Sunday, November 06, 2016

The Reforming Senate

If Meech Lake had passed, the Senate would have been reformed. Ken Whyte writes that Peter Lougheed understood just how radically the Red Chamber would have been transformed:

Mr. Lougheed was a great careerist as well as a great politician, and he had thought about Senate reform with both career and politics in mind. He believed that any step toward Senate reform would transform the institution at the expense of the House of Commons, so much so, he said, that “if I was starting out in national politics today, there’s no way I’d waste my time in the Commons. I’d want to be in a reformed Senate.”

He started with the math. Try it yourself. There are 338 members in the House of Commons (there were slightly fewer back then). There are 105 members of the Senate. If you’re an ambitious politician, do you want to be one of 338 or one of 105?

Justin Trudeau has begun the process of making the majority of Senators independent.

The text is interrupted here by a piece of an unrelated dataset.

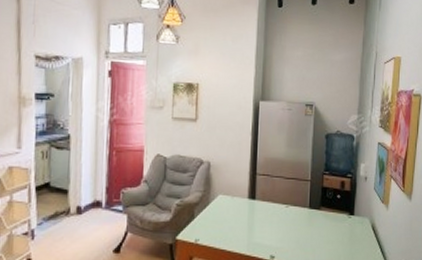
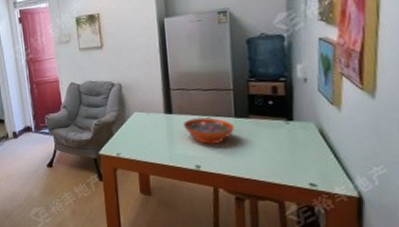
decorative bowl: none [264,206,308,233] -> present [183,117,234,144]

Inevitably, that will mean changes:

Senators no longer bound to party caucuses will form their own caucuses and alliances. They will learn to pool their votes, or log roll. The lists of amendments appended to bills from the Commons will get longer and longer, and the negotiations between the chambers to land a bill will get tougher. 

Eventually some senator will draft an act all on his lonesome, and after that they’ll all be draftsmen.
Corporations, lobbyists, special interest groups and ambassadors will start spending time with senators, especially committee chairs, who will become as important as cabinet ministers in Ottawa (and more expert, given the odds on their longevity).

Senators will become head-table fixtures at chamber of commerce luncheons and prized guests on television shows. Not only will these outside forces want to meet and buy senators, they’ll eventually try to plant their own people on lists for consideration as new senators.

Just how things will sort themselves out is hard to know. But the Senate will no longer be a place where nothing important happens. And the tensions between the Green and the Red Chambers will increase.

If  Lougheed were alive today, he'd want to be there -- watching the Senate reform itself.

Image: CBC


Dana said...

Tiptoeing toward a republic.

Owen Gray said...

Possibly, Dana. The separation of powers.